_GIVEN TEXT_
▬▬▬▬▬▬

Let's explore the fishermen mercury dataset

We are going to explore a dataset called the fishermen mercury dataset, which consists of factors related to mercury exposure among two groups: fishermen and non-fishermen, who are our control group.

Take a look at the readme for this dataset first: README

Then use glimpse to take a look at the structure of the data and try table() on fisherman. What are the different categories of fishpart and fisherman?

Now use table() as part of a pipe to look at the cross-table of fisherman and fishpart. Are fishermen more likely to eat more whole fish than non-fishermen?

*** =instructions

glimpse() the data, create a table for fisherman and a crosstable of fishermanxfishpart.

*** =hint

*** =pre_exercise_code

library(readr)
library(dplyr)
library(ggplot2)
library(broom)

fishdata <- read_csv("http://s3.amazonaws.com/assets.datacamp.com/production/course_3864/datasets/fisherman_mercury_modified.csv")
fishdata$fisherman <- factor(fishdata$fisherman)

*** =sample_code

glimpse(fishdata)

fishdata %>% select(___) %>% table()

fishdata %>% select(___,___) %>% table()

*** =solution

glimpse(fishdata)

fishdata %>% select(fisherman) %>% table()

fishdata %>% select(fisherman,fishpart) %>% table()

*** =sct

ex() %>% check_function('table',index=2) %>% check_result() %>% check_equal()
ex() %>% check_function('select') %>% check_result() %>% check_equal()

success_msg("Nice tabling!")

--- type:NormalExercise lang:r xp:100 skills:1 key:80227d57fb

Visualize Mean of Total Mercury by Fisherman Status

Let's visualize mean total_mercury (total mercury) by fisherman status to see whether there is a difference between them.

*** =instructions

Use geom_boxplot() to visualize the median of total_mercury conditioned on fisherman status (if you can't remember, here's the exercise). Make sure to cast fisherman as a factor.

We can add the mean as a point using stat_summary to see how the mean differs from the median.

*** =hint

*** =pre_exercise_code

library(readr)
library(dplyr)
library(ggplot2)
library(broom)

fishdata <- read_csv("http://s3.amazonaws.com/assets.datacamp.com/production/course_3864/datasets/fisherman_mercury_modified.csv")
fishdata$fisherman <- factor(fishdata$fisherman)

*** =sample_code

#plot total_mercury here
ggplot(fishdata,aes(x=___,y=___)) + geom_boxplot() +
  stat_summary(fun.y="mean",geom="point",pch=3,color="red")

*** =solution

ggplot(fishdata, aes(x=fisherman, y=total_mercury)) + geom_boxplot() +
  stat_summary(fun.y="mean",geom="point",pch=3,color="red")

*** =sct

test_ggplot()
success_msg("Beautiful plot!")

--- type:NormalExercise lang:r xp:100 skills:1 key:296da9c0f4

Compute Means with group_by

We can also use group_by and summarize to explicitly compute the means and standard deviations for each fisherman group.

*** =instructions

Use group_by in the dplyr package to group the data frame by fisherman status, and use summarize to obtain the mean and standard deviation of total_mercury for each group.

▬▬▬▬▬▬

_RECORDED DATA_

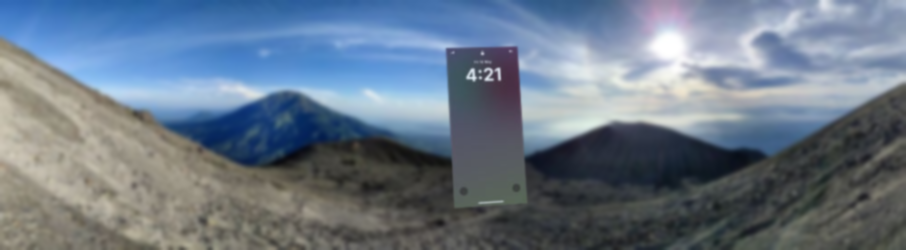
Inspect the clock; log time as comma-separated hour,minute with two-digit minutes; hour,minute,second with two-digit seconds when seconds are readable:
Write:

▬▬▬▬▬▬

_WRITTEN TASK_
Transcribe everything in the fishermen mercury exercise text from "Let's visualize mean" down to "as a factor.", without any change. The data play no part in what is asked here.

_ANSWER TO THIS EXERCISE_
Let's visualize mean total_mercury (total mercury) by fisherman status to see whether there is a difference between them.

*** =instructions

Use geom_boxplot() to visualize the median of total_mercury conditioned on fisherman status (if you can't remember, here's the exercise). Make sure to cast fisherman as a factor.